I’ve been recently working with Java Lucene and its Analyzers and for I project I worked on the client needed to use the Porter Stemmer algorithm. I used the SnowballAnalyzer, but unfortunately I found out that, as someone before me said, Porter stemmer works right on 90% of the cases, but when it fails, it fails hard! The example is the following: consider the words “organic”, “organ” and “organization” .. the three words haven’t a lot in common except of their prefix, thei do not mean the sameĀ  tihng… but for Porter (and for the Snowball Analyzer) they’re stemmed into “organ”.. in Lucene 3.1.x release there will be plenty new features allowing programmers to control and fine tune each stemming algorithm.

So, what can I do since I must use the 3.0.3 release? Well.. I created a new PlingStemmerFilter using YAGO java Pling stemmer implementation following instructions found here.

Here you can find only the PlingStemmerFilter class, which uses the classes PlingStemmer, FinalMap and FinalSet from the YAGO package (you can download the full package from YAGO javatools webpage).

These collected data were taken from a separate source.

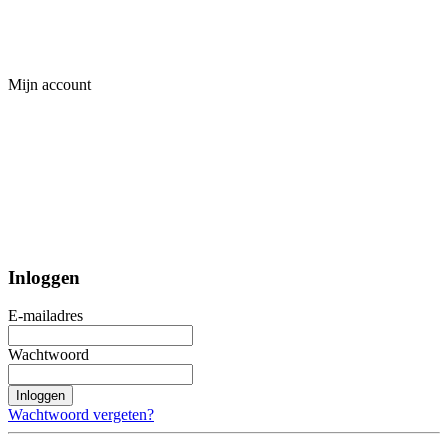
Mijn account
Inloggen
E-mailadres
Wachtwoord
Inloggen
Wachtwoord vergeten?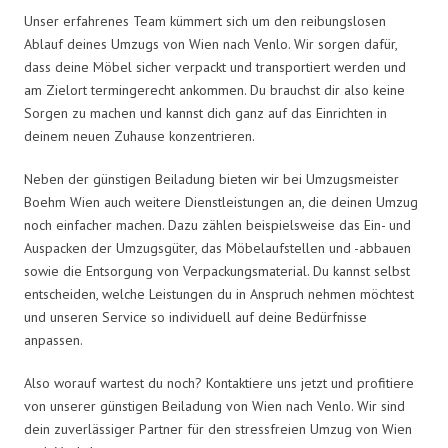
Unser erfahrenes Team kümmert sich um den reibungslosen
Ablauf deines Umzugs von Wien nach Venlo. Wir sorgen dafür,
dass deine Möbel sicher verpackt und transportiert werden und
am Zielort termingerecht ankommen. Du brauchst dir also keine
Sorgen zu machen und kannst dich ganz auf das Einrichten in
deinem neuen Zuhause konzentrieren.
Neben der günstigen Beiladung bieten wir bei Umzugsmeister
Boehm Wien auch weitere Dienstleistungen an, die deinen Umzug
noch einfacher machen. Dazu zählen beispielsweise das Ein- und
Auspacken der Umzugsgüter, das Möbelaufstellen und -abbauen
sowie die Entsorgung von Verpackungsmaterial. Du kannst selbst
entscheiden, welche Leistungen du in Anspruch nehmen möchtest
und unseren Service so individuell auf deine Bedürfnisse
anpassen.
Also worauf wartest du noch? Kontaktiere uns jetzt und profitiere
von unserer günstigen Beiladung von Wien nach Venlo. Wir sind
dein zuverlässiger Partner für den stressfreien Umzug von Wien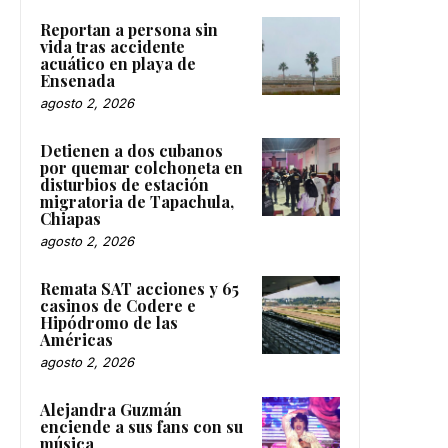
Reportan a persona sin
vida tras accidente
acuático en playa de
Ensenada
agosto 2, 2026
Detienen a dos cubanos
por quemar colchoneta en
disturbios de estación
migratoria de Tapachula,
Chiapas
agosto 2, 2026
Remata SAT acciones y 65
casinos de Codere e
Hipódromo de las
Américas
agosto 2, 2026
Alejandra Guzmán
enciende a sus fans con su
música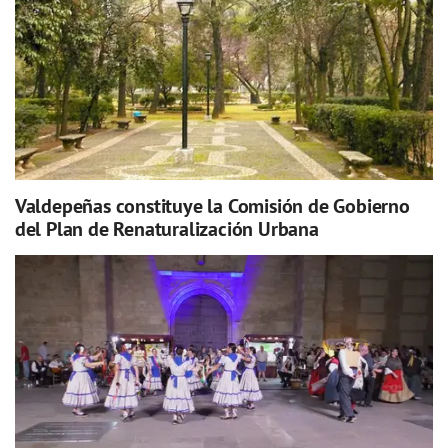
Valdepeñas constituye la Comisión de Gobierno
del Plan de Renaturalización Urbana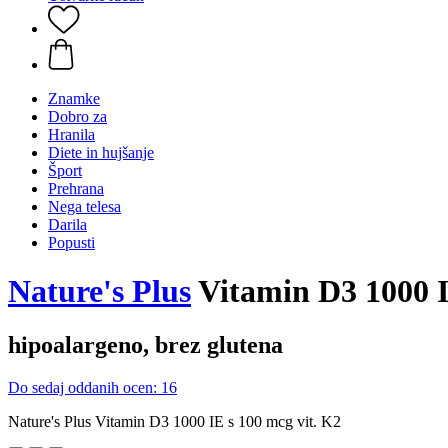
Znamke
Dobro za
Hranila
Diete in hujšanje
Šport
Prehrana
Nega telesa
Darila
Popusti
Nature's Plus
Vitamin D3 1000 IE
hipoalargeno, brez glutena
Do sedaj oddanih ocen: 16
Nature's Plus Vitamin D3 1000 IE s 100 mcg vit. K2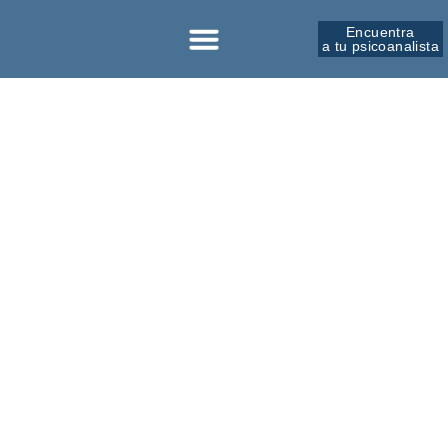
Encuentra
a tu psicoanalista
Sobre la SPM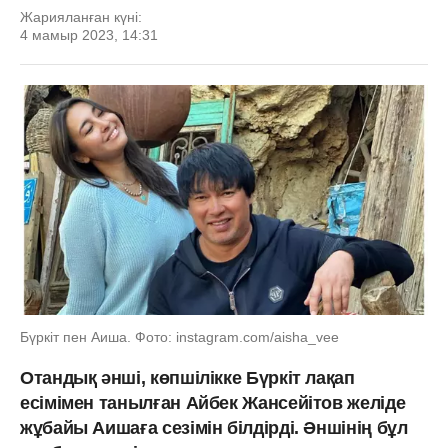
Жарияланған күні:
4 мамыр 2023, 14:31
Бүркіт пен Аиша. Фото: instagram.com/aisha_vee
Отандық әнші, көпшілікке Бүркіт лақап
есімімен танылған Айбек Жансейітов желіде
жұбайы Аишаға сезімін білдірді. Әншінің бұл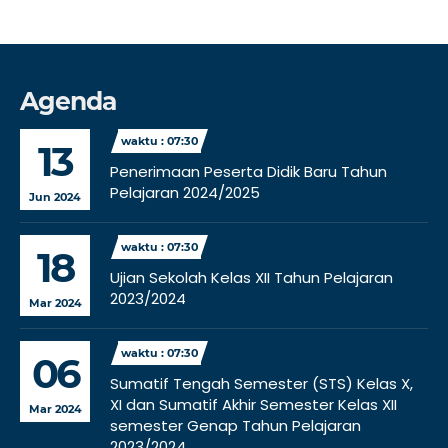
Agenda
waktu : 07:30
13
Penerimaan Peserta Didik Baru Tahun
Pelajaran 2024/2025
Jun 2024
waktu : 07:30
18
Ujian Sekolah Kelas XII Tahun Pelajaran
2023/2024
Mar 2024
waktu : 07:30
06
Sumatif Tengah Semester (STS) Kelas X,
XI dan Sumatif Akhir Semester Kelas XII
Mar 2024
semester Genap Tahun Pelajaran
2023/2024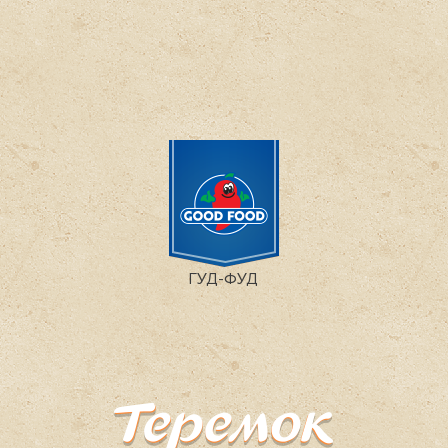
ГУД-ФУД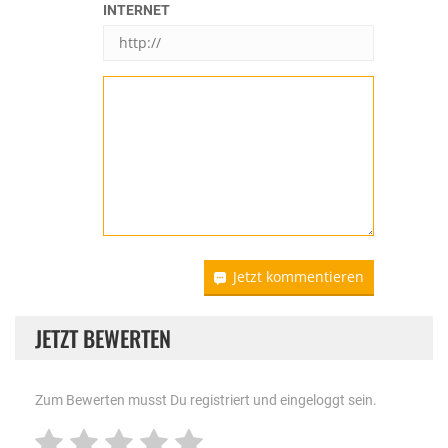
INTERNET
Jetzt kommentieren
JETZT BEWERTEN
Zum Bewerten musst Du registriert und eingeloggt sein.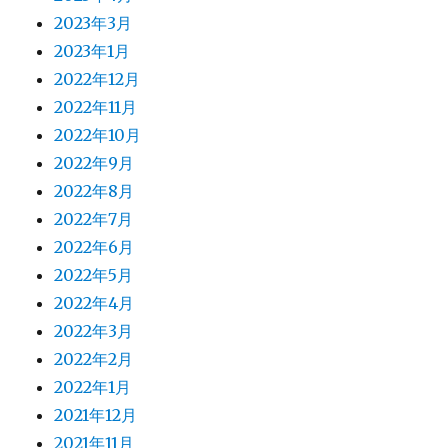
2023年3月
2023年1月
2022年12月
2022年11月
2022年10月
2022年9月
2022年8月
2022年7月
2022年6月
2022年5月
2022年4月
2022年3月
2022年2月
2022年1月
2021年12月
2021年11月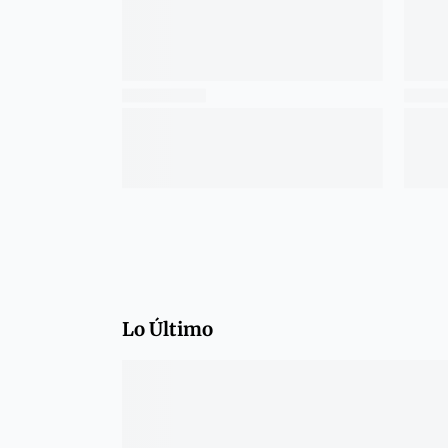
Lo Último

Here is my Java Class for Lucene:

import java.io.IOException;
import org.apache.lucene.analysis.TokenFilter;
import org.apache.lucene.analysis.TokenStream;
import org.apache.lucene.analysis.tokenattributes.TermAttribute;

/**
 *
 * @author thePanz@gmail.com
 */
public final class PlingStemFilter extends TokenFilter {
 private TermAttribute termAtt;

 public PlingStemFilter(TokenStream in) {
  super(in);
  termAtt = addAttribute(TermAttribute.class);
 }

 @Override
 public final boolean incrementToken() throws IOException {
   if (!input.incrementToken())
     return false;

   String stemmed = PlingStemmer.stem(termAtt.term());
   if (!stemmed.isEmpty()) {
     termAtt.setTermBuffer(stemmed);
   }

   return true;
   }
 }

That’s it! Copy and paste the above source code into PlingStemFilter.java and you’re done. This filter can be used like all other Lucene filters.